-- Dataset content follows --
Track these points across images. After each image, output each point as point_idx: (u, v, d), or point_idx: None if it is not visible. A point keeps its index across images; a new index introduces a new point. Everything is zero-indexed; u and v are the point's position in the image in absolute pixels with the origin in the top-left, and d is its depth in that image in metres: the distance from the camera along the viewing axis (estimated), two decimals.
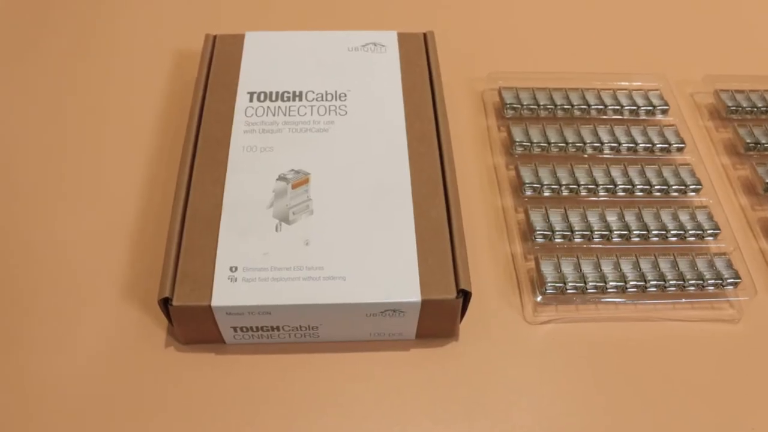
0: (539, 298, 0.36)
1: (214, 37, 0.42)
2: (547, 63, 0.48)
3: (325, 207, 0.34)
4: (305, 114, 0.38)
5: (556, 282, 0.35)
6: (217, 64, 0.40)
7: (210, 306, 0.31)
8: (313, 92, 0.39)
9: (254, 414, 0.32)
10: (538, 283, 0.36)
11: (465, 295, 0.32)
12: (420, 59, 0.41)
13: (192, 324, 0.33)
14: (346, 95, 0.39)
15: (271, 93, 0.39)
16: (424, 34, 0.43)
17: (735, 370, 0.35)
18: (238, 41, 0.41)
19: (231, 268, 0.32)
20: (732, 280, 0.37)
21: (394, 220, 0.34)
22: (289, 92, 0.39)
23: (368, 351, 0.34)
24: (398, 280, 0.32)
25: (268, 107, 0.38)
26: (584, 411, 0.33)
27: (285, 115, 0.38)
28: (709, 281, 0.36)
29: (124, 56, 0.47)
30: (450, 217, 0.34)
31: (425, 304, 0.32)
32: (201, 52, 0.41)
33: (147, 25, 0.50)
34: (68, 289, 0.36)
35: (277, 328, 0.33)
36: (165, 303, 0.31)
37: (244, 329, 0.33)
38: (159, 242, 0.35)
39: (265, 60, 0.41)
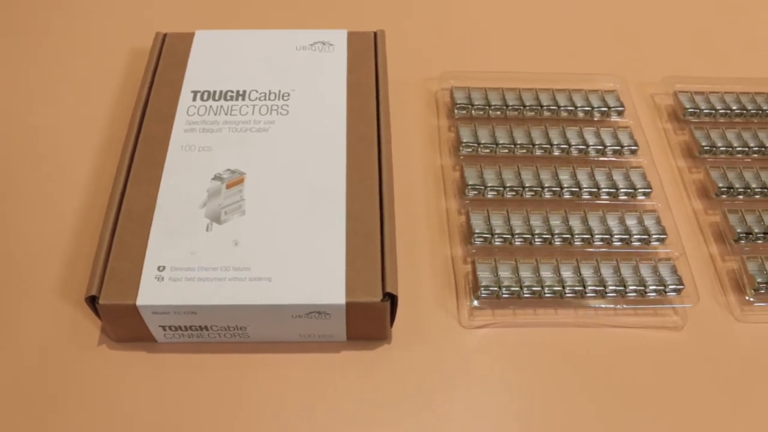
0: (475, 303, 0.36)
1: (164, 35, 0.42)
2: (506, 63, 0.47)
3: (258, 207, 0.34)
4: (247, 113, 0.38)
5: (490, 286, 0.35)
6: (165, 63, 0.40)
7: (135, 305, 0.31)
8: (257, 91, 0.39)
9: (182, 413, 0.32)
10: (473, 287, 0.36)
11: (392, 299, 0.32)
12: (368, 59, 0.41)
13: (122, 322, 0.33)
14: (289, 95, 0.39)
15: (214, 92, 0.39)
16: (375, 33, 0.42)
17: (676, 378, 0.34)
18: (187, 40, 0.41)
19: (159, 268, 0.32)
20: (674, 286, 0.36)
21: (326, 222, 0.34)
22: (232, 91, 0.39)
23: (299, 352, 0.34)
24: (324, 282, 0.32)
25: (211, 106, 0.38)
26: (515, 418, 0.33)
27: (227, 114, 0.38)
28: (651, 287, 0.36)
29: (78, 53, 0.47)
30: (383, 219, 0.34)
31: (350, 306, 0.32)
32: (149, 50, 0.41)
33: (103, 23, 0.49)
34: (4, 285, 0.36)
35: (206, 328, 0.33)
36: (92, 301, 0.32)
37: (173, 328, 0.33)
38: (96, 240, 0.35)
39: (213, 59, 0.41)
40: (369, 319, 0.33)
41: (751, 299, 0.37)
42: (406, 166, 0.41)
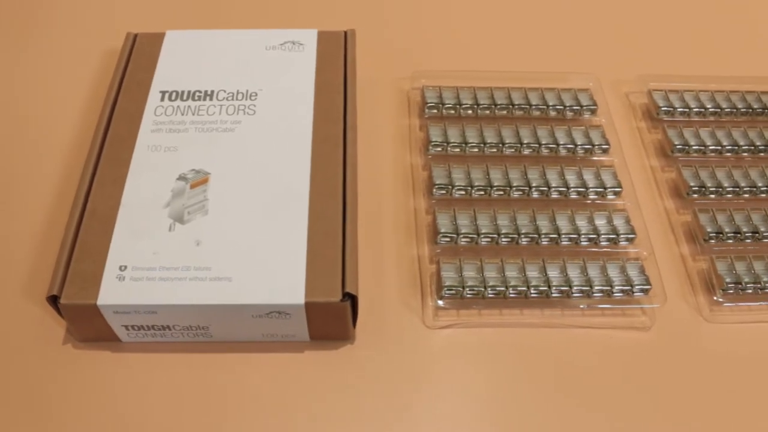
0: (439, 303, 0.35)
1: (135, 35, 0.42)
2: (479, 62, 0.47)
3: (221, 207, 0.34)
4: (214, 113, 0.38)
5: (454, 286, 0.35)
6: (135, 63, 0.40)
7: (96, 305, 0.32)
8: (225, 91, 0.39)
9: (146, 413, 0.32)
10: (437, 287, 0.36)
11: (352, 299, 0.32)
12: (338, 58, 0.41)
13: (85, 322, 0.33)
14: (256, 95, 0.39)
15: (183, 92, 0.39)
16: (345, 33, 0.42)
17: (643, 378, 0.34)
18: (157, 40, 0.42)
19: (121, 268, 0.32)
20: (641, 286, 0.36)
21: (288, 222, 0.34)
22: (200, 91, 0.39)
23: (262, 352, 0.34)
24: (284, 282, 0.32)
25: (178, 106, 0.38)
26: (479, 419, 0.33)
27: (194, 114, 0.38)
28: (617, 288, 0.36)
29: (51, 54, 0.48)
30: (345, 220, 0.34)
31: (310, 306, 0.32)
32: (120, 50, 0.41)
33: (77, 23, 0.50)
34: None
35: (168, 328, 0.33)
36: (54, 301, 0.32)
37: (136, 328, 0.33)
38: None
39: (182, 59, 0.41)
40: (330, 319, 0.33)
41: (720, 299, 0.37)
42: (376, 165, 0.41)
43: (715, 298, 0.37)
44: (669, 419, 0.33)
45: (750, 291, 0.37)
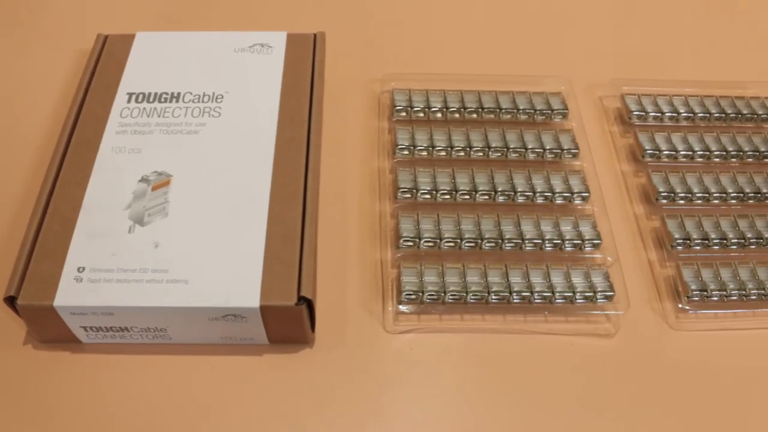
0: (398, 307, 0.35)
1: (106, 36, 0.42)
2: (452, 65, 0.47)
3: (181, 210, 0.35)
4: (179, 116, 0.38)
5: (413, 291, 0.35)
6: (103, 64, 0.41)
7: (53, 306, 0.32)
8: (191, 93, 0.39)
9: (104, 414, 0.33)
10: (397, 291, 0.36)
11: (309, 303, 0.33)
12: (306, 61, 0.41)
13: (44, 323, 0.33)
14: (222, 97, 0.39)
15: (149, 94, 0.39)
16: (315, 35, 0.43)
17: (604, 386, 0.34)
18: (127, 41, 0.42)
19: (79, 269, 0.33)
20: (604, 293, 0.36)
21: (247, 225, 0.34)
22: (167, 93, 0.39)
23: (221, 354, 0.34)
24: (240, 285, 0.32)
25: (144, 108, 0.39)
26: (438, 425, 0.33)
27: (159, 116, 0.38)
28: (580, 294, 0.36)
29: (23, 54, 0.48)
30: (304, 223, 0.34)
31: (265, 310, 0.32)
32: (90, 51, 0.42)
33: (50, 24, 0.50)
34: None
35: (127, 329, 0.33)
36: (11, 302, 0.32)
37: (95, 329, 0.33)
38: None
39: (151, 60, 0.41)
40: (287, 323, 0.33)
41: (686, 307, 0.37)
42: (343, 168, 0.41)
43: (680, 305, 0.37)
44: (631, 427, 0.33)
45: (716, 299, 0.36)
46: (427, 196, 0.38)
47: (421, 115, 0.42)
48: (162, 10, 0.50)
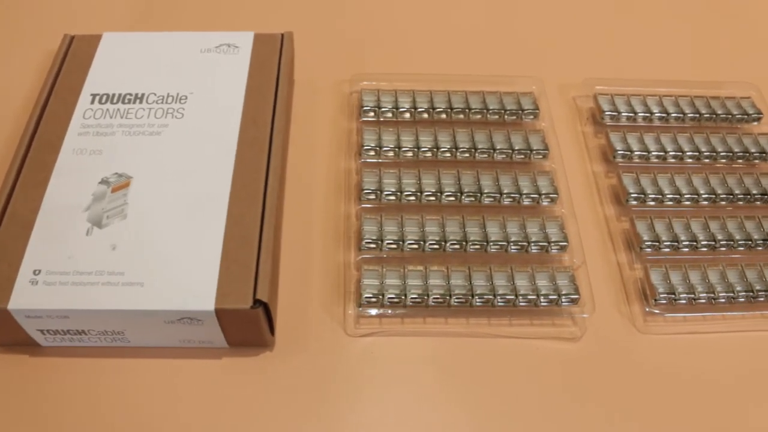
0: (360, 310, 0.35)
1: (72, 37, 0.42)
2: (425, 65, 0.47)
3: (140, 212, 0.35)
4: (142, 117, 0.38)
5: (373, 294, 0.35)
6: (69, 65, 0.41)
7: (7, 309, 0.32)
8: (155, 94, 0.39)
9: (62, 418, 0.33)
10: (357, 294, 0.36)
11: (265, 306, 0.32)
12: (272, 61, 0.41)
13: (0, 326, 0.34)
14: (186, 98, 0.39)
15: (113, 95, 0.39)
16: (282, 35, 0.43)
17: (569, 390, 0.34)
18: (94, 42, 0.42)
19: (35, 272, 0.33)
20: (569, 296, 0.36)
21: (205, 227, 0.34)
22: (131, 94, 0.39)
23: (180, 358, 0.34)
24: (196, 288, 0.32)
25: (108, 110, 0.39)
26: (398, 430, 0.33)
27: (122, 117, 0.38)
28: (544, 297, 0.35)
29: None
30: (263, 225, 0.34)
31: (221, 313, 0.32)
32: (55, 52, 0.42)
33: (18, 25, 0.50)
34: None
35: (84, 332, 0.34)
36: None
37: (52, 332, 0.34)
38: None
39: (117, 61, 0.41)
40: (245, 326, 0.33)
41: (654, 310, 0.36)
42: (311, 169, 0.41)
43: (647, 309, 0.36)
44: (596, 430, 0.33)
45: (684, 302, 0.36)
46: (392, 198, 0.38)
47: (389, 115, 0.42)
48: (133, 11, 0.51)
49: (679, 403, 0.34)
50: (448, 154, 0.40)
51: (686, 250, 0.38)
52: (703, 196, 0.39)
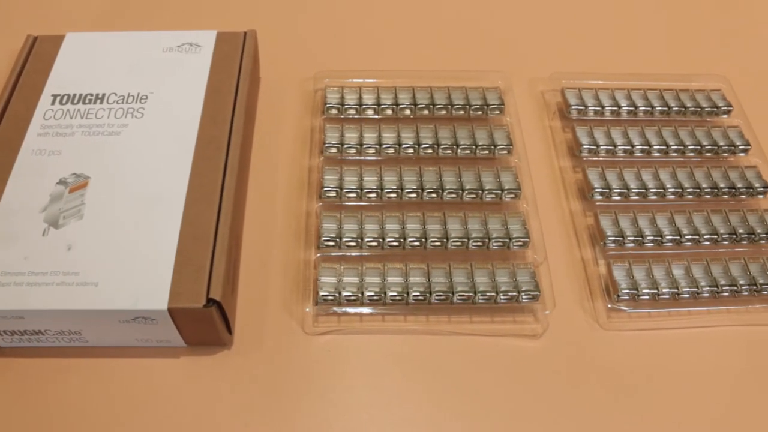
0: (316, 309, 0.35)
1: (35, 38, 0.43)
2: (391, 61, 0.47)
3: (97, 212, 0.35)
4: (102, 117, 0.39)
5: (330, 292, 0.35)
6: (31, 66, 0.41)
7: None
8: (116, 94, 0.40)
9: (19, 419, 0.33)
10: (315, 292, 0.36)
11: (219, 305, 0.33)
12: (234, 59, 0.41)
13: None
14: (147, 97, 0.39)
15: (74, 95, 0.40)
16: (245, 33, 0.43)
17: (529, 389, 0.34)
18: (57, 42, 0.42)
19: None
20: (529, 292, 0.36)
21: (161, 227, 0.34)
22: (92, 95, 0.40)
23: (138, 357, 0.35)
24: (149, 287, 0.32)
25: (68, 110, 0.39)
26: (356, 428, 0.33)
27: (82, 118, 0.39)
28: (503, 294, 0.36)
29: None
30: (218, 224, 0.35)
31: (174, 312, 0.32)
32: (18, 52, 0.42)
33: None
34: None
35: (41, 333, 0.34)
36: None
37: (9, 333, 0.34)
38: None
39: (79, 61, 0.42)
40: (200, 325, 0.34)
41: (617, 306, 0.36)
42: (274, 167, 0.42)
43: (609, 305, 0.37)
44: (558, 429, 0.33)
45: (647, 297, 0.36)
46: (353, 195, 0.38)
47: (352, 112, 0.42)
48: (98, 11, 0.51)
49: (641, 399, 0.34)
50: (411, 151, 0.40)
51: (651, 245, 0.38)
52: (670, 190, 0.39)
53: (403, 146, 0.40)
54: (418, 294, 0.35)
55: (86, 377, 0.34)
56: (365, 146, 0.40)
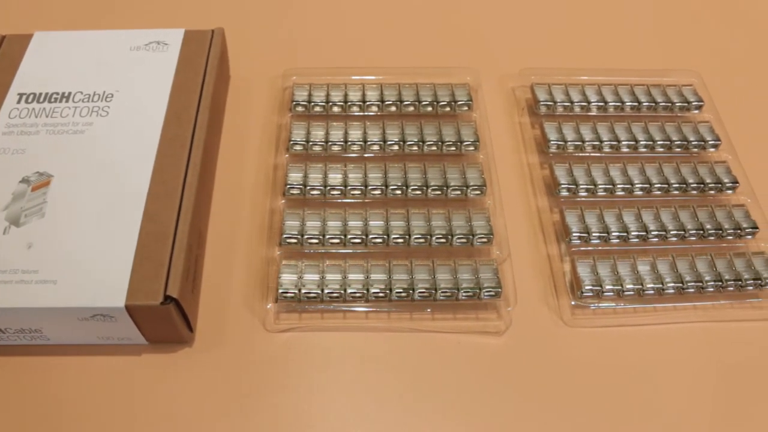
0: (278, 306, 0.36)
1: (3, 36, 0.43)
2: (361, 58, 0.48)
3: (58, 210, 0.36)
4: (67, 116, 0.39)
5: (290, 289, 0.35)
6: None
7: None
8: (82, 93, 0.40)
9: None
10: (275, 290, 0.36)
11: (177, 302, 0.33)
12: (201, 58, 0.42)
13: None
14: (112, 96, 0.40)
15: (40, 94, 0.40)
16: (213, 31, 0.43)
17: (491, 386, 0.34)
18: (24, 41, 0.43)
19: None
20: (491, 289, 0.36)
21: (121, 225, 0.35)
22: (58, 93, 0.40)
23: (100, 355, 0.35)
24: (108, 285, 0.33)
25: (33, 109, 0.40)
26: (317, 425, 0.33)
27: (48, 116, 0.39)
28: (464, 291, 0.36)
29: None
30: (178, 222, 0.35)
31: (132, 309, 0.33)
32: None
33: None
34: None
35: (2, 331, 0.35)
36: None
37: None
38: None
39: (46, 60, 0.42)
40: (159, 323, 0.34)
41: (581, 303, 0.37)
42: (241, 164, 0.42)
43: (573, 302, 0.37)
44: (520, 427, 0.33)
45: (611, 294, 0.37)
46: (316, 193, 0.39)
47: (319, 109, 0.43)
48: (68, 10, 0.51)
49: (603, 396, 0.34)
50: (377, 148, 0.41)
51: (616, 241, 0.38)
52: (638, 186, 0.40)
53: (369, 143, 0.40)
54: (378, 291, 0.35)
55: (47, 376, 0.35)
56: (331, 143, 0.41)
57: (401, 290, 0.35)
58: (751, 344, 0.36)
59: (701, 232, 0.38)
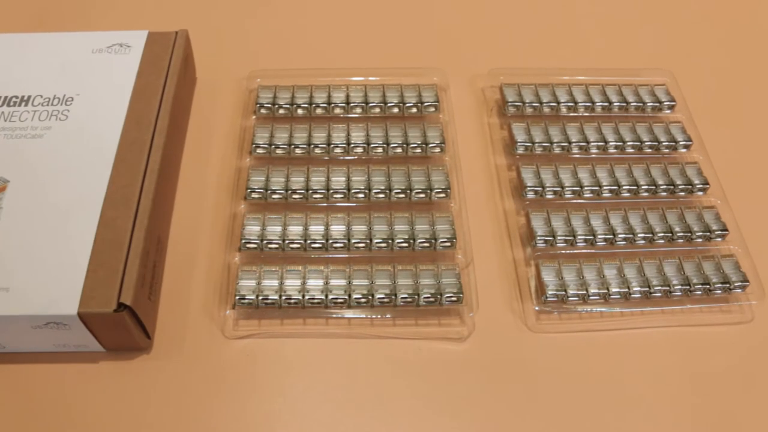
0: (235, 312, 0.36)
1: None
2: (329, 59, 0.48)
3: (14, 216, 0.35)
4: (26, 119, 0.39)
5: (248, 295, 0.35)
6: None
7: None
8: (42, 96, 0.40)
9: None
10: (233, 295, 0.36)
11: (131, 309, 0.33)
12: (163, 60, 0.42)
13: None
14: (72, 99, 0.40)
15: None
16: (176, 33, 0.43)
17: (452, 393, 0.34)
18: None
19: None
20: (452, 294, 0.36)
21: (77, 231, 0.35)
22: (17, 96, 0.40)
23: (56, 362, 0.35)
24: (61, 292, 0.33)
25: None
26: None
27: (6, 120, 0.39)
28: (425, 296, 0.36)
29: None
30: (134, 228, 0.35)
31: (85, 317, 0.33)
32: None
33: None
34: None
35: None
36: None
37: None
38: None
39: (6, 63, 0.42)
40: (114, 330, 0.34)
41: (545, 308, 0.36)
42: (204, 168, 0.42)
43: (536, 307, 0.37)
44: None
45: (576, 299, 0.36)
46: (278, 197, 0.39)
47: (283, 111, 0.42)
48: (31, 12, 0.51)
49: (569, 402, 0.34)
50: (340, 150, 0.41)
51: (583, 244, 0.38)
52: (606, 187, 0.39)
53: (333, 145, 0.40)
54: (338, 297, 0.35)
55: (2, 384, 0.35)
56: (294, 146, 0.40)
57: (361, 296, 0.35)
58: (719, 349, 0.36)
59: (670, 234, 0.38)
-- Dataset content concluded --
To do:
Begin at the top of the records above and retype each line exactly until the line containing "36: (165, 303, 0.31)", which is included. Skip all pictures.

Expected answer:
Track these points across images. After each image, output each point as point_idx: (u, v, d), or point_idx: None if it is not visible. A point keeps its index across images; a new index introduces a new point. Everything is zero-indexed; u and v are the point's position in the image in absolute pixels with the origin in the top-left, and d is its depth in that image in metres: the distance from the camera along the viewing axis (estimated), two decimals.
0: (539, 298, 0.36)
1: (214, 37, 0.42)
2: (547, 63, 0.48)
3: (325, 207, 0.34)
4: (305, 114, 0.38)
5: (556, 282, 0.35)
6: (217, 64, 0.40)
7: (210, 306, 0.31)
8: (313, 92, 0.39)
9: (254, 414, 0.32)
10: (538, 283, 0.36)
11: (465, 295, 0.32)
12: (420, 59, 0.41)
13: (192, 324, 0.33)
14: (346, 95, 0.39)
15: (271, 93, 0.39)
16: (424, 34, 0.43)
17: (735, 370, 0.35)
18: (238, 41, 0.41)
19: (231, 268, 0.32)
20: (732, 280, 0.37)
21: (394, 220, 0.34)
22: (289, 92, 0.39)
23: (368, 351, 0.34)
24: (398, 280, 0.32)
25: (268, 107, 0.38)
26: (584, 411, 0.33)
27: (285, 115, 0.38)
28: (709, 281, 0.36)
29: (124, 56, 0.47)
30: (450, 217, 0.34)
31: (425, 304, 0.32)
32: (201, 52, 0.41)
33: (147, 25, 0.50)
34: (68, 289, 0.36)
35: (277, 328, 0.33)
36: (165, 303, 0.31)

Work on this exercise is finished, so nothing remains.